I stood there waitin’ and watchin’ as he talked and laughed on the phone as if it was jus another day in paradise. Meanwhile, the chick was sittin’ there cryin’. I could tell she was cryin’ from the way her head drooped and how she dabbed the eyes with her wrapper (a wrap-around cloth).
The motherfucker in the red shirt came back like nothin’ was wrong and started whisperin’ in the woman’s ear, I stood there a lil confused like how could this nigga go from the devil in the red dress to a sweet-nothin’-whisperin’ angel in a few minutes? I shrugged and told myself “good thing I wasn’t too hasty at dishin’ out that king-size slap at all”
I went back to my seat but hardly have I sat down than the fool started head-buttin’ the woman again. I grabbed my bag and made for the guy but before I got there, nigga grabbed the lady and began makin’ their way into the right wing of the terminal. As I turned to follow them, three other guys came up to me and said they too have been watchin’ what was goin’ on. As if we’ve rehearsed the move, we marched after the couple, unbeknownst to them…unbeknownst, did y’all catch that? Damn! Who’d have thought a nigga like me would use such an archaic word. Lol!
A step behind the wife batterin’ fool, I finally got the chance to unload a nasty slap on the motherfucker. No word or explanation was needed. As he turned to find out what he hit him, I welcomed his face wit another wrath of god-like smack, bam! Nigga staggered backward, tryna get his balance. The other three guys generously donated a couple more slaps to the wife batterer’s face. The fool tried to explain that chick was his wife but we weren’t tryin’ to hear none of it. Pussy ass nigga started cryin’ to the wife, “Have you seen what you have done now.” I mean, can you believe it, he was blamin’ the wife!

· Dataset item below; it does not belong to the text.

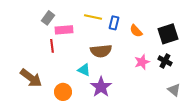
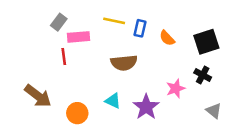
pink star: (142, 62) -> (176, 89), moved
cyan triangle: (84, 70) -> (113, 101), moved
purple star: (101, 87) -> (146, 107), moved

For even hintin’ that the wife was responsible the beat down he was gettin’, I smacked him on the face some more and told the wife, “You better get yourself some help before this man kills you.”
Outro
I know some ladies can really over do shit sometime but whatever happens, no lady should have to endure shit like what that lady took. I mean, it wasn’t enough that the poor chick had to take beatings at the crib, the stupid husband didn’t give a fuck if they were in public, he whooped the wife’s ass wherever!
The irony of the whole thing was, the wife begged for us to spare the schmuck. Some folks came and begged for the fool too. They pro’ly thought we were goin’ to send him to his maker if they let the jungle justice carry on. Anyways, we reluctantly left them (the couples) but guess what I found out later? The man took the wife to a secluded spot and took off where I he left off. Unfortunately for him, one of the guys that was wit us saw what happened and took the fool to the police and they promptly locked his ass up. Another sad irony to the whole episode was that the wife was pro’ly the one who had to post bail for the fool.
12:40
I forgot to mention that I ran into the guy I was waitin’ for at the wife beater’s beat-down.